[DATA FOR ANALYSIS Boundary: Start]

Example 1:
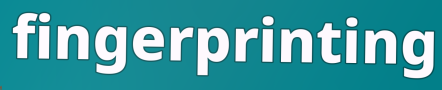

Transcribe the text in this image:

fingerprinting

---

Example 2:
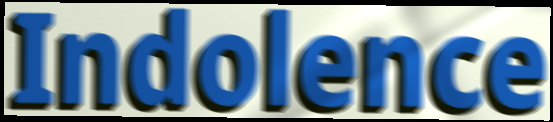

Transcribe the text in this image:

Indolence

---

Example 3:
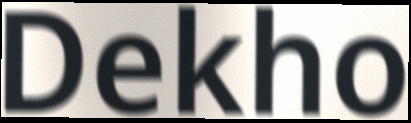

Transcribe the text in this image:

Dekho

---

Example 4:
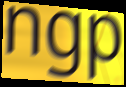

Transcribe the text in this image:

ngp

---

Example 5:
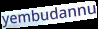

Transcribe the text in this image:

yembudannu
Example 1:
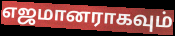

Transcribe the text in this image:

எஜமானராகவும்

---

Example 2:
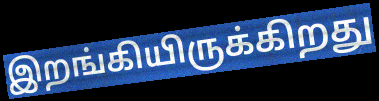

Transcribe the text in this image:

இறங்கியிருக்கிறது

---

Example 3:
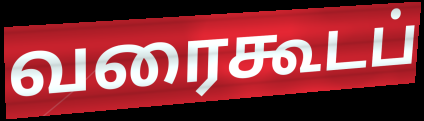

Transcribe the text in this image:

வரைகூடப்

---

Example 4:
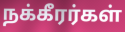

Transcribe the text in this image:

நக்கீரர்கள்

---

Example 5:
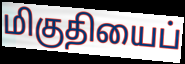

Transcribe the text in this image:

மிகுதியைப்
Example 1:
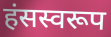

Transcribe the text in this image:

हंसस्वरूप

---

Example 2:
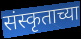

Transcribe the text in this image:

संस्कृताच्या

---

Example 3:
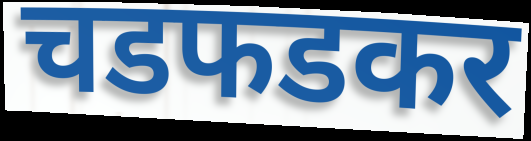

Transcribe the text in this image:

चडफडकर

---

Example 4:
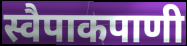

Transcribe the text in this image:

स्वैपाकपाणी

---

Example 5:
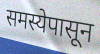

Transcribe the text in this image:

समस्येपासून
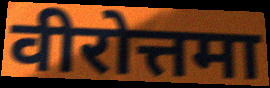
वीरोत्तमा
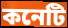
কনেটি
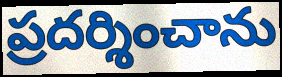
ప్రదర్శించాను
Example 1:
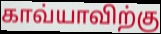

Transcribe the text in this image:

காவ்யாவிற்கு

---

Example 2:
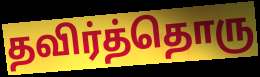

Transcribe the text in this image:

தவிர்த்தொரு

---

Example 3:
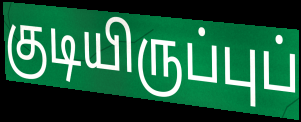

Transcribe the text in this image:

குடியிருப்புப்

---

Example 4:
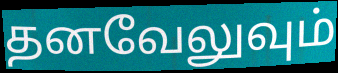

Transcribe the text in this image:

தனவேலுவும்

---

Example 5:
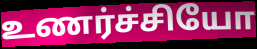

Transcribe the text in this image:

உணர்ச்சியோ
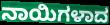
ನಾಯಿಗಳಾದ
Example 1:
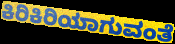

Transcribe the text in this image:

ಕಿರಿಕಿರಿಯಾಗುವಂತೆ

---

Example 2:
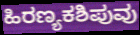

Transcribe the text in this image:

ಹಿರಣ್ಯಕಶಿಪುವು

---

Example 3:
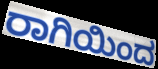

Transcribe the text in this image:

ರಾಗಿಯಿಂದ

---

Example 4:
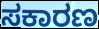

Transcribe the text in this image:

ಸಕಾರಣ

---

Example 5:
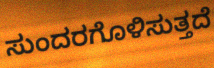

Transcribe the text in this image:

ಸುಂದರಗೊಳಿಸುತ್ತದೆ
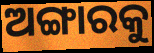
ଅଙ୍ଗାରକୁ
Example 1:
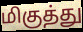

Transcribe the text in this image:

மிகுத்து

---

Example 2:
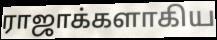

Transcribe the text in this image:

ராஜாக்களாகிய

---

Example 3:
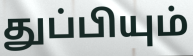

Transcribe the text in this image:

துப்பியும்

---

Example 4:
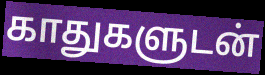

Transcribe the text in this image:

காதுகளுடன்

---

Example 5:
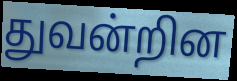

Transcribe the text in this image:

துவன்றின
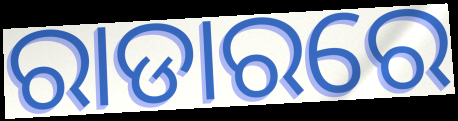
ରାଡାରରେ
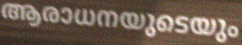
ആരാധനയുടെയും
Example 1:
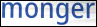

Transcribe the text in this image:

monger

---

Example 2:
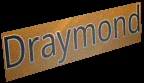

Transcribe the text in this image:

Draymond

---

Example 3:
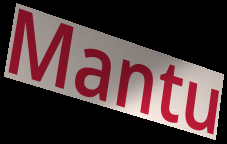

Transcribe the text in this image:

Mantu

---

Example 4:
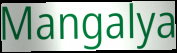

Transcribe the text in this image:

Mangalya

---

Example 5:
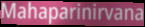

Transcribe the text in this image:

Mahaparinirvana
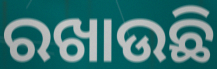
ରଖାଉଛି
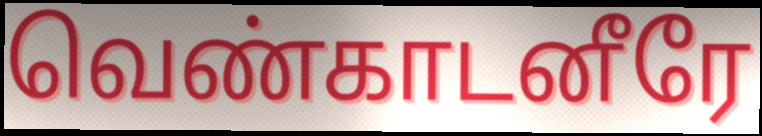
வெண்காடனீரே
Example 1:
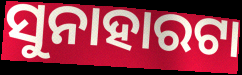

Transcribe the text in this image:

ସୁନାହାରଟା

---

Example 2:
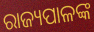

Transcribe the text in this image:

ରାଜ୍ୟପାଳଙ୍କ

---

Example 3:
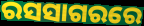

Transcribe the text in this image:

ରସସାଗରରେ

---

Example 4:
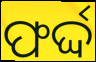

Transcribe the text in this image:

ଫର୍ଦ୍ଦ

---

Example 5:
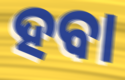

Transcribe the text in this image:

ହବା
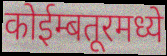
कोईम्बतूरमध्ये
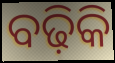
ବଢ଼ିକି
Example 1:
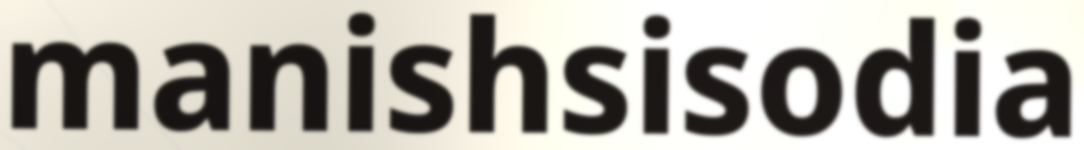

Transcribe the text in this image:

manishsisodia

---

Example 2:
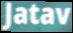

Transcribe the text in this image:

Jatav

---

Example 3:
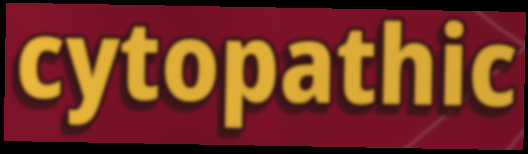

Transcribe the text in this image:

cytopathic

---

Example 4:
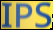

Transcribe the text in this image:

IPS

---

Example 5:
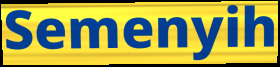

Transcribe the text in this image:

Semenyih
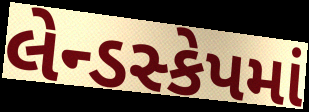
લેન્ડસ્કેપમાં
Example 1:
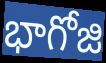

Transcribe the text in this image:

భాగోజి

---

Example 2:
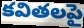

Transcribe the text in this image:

[DATA FOR ANALYSIS Boundary: End]

Please print all of the records above exactly, omitting each picture.

Example 1:

Transcribe the text in this image:

fingerprinting

---

Example 2:

Transcribe the text in this image:

Indolence

---

Example 3:

Transcribe the text in this image:

Dekho

---

Example 4:

Transcribe the text in this image:

ngp

---

Example 5:

Transcribe the text in this image:

yembudannu
Example 1:

Transcribe the text in this image:

எஜமானராகவும்

---

Example 2:

Transcribe the text in this image:

இறங்கியிருக்கிறது

---

Example 3:

Transcribe the text in this image:

வரைகூடப்

---

Example 4:

Transcribe the text in this image:

நக்கீரர்கள்

---

Example 5:

Transcribe the text in this image:

மிகுதியைப்
Example 1:

Transcribe the text in this image:

हंसस्वरूप

---

Example 2:

Transcribe the text in this image:

संस्कृताच्या

---

Example 3:

Transcribe the text in this image:

चडफडकर

---

Example 4:

Transcribe the text in this image:

स्वैपाकपाणी

---

Example 5:

Transcribe the text in this image:

समस्येपासून
वीरोत्तमा
কনেটি
ప్రదర్శించాను
Example 1:

Transcribe the text in this image:

காவ்யாவிற்கு

---

Example 2:

Transcribe the text in this image:

தவிர்த்தொரு

---

Example 3:

Transcribe the text in this image:

குடியிருப்புப்

---

Example 4:

Transcribe the text in this image:

தனவேலுவும்

---

Example 5:

Transcribe the text in this image:

உணர்ச்சியோ
ನಾಯಿಗಳಾದ
Example 1:

Transcribe the text in this image:

ಕಿರಿಕಿರಿಯಾಗುವಂತೆ

---

Example 2:

Transcribe the text in this image:

ಹಿರಣ್ಯಕಶಿಪುವು

---

Example 3:

Transcribe the text in this image:

ರಾಗಿಯಿಂದ

---

Example 4:

Transcribe the text in this image:

ಸಕಾರಣ

---

Example 5:

Transcribe the text in this image:

ಸುಂದರಗೊಳಿಸುತ್ತದೆ
ଅଙ୍ଗାରକୁ
Example 1:

Transcribe the text in this image:

மிகுத்து

---

Example 2:

Transcribe the text in this image:

ராஜாக்களாகிய

---

Example 3:

Transcribe the text in this image:

துப்பியும்

---

Example 4:

Transcribe the text in this image:

காதுகளுடன்

---

Example 5:

Transcribe the text in this image:

துவன்றின
ରାଡାରରେ
ആരാധനയുടെയും
Example 1:

Transcribe the text in this image:

monger

---

Example 2:

Transcribe the text in this image:

Draymond

---

Example 3:

Transcribe the text in this image:

Mantu

---

Example 4:

Transcribe the text in this image:

Mangalya

---

Example 5:

Transcribe the text in this image:

Mahaparinirvana
ରଖାଉଛି
வெண்காடனீரே
Example 1:

Transcribe the text in this image:

ସୁନାହାରଟା

---

Example 2:

Transcribe the text in this image:

ରାଜ୍ୟପାଳଙ୍କ

---

Example 3:

Transcribe the text in this image:

ରସସାଗରରେ

---

Example 4:

Transcribe the text in this image:

ଫର୍ଦ୍ଦ

---

Example 5:

Transcribe the text in this image:

ହବା
कोईम्बतूरमध्ये
ବଢ଼ିକି
Example 1:

Transcribe the text in this image:

manishsisodia

---

Example 2:

Transcribe the text in this image:

Jatav

---

Example 3:

Transcribe the text in this image:

cytopathic

---

Example 4:

Transcribe the text in this image:

IPS

---

Example 5:

Transcribe the text in this image:

Semenyih
લેન્ડસ્કેપમાં
Example 1:

Transcribe the text in this image:

భాగోజి

---

Example 2:

Transcribe the text in this image:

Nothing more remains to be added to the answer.